Sadly old book is barely being printed anymore because it's not got all the slides (which I never use because whoever makes the slides for these books has clearly never taught a class and they suck) and activity guides and the color pictures. Old book also doesn't come in a digital format. Each student had to have a copy of it. Cheap district doesn't want to have a book for each student. Also, now I have to keep the class set in my classroom. Inevitably some book is stolen or destroyed and again, the onus is on ME to protect those books instead of on the students to be responsible and bring their book to class. I was fine having a few extra copies for students who forgot their books but I don't want to keep track of 35 books every class period. I do understand that parents are concerned about heavy backpacks - I agree. How about printing each book in 4 parts and then each quarter the students check out a new part. Or we could do what other countries do and each student gets a series of workbooks with the practice problems until they are in more advanced classes.
So, to keep up with all the expectations, there are all sorts of new rules as well. You must have X% of the grade as homework, you must make contact with a parent whenever a student has a failing grade (wasn't a problem until half the students were failing and they told me that I must literally speak to the parent - why can't I email them? or text them if it's okay with them? or send a letter in the mail?) Also, I got evaluated a few years back and one of the complaints of the administrator was that my class wasn't colorful. UMMM this is a high school math class. I guess I can staple some of their work to the wall... oh wait I can't because that's against the rules. I could put up some of the school provided border, posters, butcher paper, and make some decorations out of construction paper except wait... the school didn't provide any.
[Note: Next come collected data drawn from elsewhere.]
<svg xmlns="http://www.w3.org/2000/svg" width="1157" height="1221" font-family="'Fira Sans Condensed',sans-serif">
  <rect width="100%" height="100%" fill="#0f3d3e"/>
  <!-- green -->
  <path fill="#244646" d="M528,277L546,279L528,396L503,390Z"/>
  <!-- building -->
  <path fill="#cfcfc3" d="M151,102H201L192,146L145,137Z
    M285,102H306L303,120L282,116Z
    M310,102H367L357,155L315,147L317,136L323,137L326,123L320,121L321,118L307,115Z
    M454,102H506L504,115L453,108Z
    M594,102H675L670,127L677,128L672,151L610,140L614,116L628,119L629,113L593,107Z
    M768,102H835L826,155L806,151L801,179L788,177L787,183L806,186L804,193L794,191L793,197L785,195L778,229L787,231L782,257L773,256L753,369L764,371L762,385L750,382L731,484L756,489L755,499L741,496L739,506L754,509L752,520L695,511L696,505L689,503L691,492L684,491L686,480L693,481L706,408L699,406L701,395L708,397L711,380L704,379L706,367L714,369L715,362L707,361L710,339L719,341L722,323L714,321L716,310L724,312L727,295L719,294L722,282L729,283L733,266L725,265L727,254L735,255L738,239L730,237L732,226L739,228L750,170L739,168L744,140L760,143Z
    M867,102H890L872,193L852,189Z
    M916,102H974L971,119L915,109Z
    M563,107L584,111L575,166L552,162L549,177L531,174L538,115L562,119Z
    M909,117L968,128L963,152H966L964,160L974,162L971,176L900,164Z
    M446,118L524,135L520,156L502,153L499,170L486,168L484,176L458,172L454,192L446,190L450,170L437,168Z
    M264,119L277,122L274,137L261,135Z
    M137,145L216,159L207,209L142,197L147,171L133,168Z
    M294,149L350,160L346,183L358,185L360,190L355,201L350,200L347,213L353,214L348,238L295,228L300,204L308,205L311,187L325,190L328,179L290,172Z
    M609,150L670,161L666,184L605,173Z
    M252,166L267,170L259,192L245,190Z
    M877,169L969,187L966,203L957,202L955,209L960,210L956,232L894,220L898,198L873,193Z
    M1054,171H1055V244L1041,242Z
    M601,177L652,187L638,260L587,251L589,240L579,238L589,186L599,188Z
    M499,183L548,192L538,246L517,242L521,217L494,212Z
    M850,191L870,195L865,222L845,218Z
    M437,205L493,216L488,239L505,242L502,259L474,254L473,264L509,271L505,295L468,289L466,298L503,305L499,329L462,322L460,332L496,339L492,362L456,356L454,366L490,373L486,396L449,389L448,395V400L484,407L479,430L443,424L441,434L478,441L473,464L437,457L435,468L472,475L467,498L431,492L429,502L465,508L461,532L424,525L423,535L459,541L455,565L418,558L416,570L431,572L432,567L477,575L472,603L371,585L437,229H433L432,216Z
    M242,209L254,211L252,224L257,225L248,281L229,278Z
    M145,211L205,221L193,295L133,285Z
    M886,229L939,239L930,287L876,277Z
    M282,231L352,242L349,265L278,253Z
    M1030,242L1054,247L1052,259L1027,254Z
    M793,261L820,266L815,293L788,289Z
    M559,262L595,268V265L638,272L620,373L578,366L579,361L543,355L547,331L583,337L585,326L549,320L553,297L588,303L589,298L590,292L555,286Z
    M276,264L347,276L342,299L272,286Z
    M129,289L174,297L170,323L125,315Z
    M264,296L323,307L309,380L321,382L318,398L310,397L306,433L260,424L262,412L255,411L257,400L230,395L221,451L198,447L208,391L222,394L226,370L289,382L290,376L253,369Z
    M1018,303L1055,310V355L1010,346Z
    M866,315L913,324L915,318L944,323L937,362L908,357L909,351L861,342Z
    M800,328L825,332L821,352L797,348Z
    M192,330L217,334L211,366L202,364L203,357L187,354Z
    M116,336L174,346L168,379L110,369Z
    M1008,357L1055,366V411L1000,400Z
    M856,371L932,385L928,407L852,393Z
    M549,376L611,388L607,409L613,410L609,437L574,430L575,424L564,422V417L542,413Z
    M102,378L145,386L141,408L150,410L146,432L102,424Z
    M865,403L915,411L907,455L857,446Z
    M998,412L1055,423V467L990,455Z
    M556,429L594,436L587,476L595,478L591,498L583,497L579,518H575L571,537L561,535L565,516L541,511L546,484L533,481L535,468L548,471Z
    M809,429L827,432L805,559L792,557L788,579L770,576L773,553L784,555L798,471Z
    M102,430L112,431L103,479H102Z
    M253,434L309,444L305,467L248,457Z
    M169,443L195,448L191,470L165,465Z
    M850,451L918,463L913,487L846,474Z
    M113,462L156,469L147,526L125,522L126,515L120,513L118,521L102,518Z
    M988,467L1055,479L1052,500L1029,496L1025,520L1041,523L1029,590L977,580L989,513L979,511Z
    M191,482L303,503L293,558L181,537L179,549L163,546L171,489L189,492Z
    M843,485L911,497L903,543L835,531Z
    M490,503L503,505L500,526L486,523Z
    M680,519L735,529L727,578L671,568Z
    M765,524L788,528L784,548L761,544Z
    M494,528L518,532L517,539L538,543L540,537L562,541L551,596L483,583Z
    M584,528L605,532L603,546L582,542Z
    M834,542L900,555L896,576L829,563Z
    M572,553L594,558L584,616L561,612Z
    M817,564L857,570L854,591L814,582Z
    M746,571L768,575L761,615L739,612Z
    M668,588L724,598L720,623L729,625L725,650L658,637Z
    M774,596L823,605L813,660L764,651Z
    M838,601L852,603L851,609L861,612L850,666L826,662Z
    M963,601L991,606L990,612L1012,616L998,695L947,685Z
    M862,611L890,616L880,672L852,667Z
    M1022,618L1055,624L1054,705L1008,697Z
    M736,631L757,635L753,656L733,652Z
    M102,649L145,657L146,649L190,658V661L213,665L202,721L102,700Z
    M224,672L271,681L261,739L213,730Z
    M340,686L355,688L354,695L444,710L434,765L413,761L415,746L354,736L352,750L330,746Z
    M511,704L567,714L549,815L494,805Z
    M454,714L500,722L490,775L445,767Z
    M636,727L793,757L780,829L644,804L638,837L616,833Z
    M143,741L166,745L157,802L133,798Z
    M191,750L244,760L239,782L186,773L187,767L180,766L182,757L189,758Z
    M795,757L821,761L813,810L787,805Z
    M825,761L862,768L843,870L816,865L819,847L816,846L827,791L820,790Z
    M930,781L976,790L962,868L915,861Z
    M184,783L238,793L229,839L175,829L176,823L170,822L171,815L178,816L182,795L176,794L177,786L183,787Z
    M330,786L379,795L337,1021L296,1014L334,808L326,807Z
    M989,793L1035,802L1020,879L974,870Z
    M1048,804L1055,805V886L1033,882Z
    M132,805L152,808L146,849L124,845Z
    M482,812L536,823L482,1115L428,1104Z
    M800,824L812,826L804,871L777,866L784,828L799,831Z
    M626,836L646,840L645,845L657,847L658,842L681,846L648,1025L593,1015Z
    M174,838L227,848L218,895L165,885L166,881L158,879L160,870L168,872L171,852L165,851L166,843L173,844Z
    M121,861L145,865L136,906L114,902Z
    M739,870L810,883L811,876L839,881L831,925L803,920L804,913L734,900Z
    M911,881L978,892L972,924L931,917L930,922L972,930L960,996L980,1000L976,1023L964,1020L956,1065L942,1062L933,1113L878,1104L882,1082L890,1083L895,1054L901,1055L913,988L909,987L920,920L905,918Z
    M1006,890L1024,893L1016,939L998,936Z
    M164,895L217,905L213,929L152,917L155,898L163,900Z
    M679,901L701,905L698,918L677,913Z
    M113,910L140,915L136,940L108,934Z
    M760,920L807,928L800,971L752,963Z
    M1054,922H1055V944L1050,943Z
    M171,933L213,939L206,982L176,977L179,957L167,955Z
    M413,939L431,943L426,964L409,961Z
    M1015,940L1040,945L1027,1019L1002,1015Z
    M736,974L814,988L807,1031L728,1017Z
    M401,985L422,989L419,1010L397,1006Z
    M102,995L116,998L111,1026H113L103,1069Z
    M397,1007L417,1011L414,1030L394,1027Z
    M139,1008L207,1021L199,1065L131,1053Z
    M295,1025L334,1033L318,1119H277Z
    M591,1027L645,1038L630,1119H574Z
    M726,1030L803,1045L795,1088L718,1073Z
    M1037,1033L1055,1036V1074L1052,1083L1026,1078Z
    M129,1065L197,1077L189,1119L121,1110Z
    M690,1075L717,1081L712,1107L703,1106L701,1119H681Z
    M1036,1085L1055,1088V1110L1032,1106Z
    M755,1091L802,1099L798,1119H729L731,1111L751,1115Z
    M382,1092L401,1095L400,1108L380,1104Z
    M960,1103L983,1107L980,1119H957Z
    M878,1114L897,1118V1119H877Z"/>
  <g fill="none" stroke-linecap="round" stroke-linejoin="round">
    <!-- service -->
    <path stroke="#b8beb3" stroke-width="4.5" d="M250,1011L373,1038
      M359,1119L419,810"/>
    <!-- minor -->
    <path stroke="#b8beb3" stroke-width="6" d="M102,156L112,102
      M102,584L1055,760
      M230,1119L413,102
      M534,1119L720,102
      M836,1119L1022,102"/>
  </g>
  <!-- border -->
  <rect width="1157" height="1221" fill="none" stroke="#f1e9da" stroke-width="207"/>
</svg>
I also have no idea how to tackle the problem of students with serious misbehavior. I think in the past these students were suspended, expelled, sent to remedial education, or generally removed from the general school population; tossing those kids away was failing to help them learn. I understand that it's not acceptable to just let them fail and kick them out. However, they are really ruining things for the majority of students who are trying to learn. The administrators in charge of discipline have nothing they can do and they are swamped. Parents don't know what to do - these teenagers aren't little kids. So, instead, they're in my class disrupting learning for everyone else. They're not even allowed to be sent to the hallway because they are unsupervised there.
TLDR;
Expectations for what students are expected to be able to do at each grade have increased. Class sizes have increased. The number of students with "high needs" in the general population of students has increased. Expectations for what teachers are supposed to manage - every textbook, every interaction, attendance every period, nice looking classroom, more graded assignments have increased. It's overwhelming.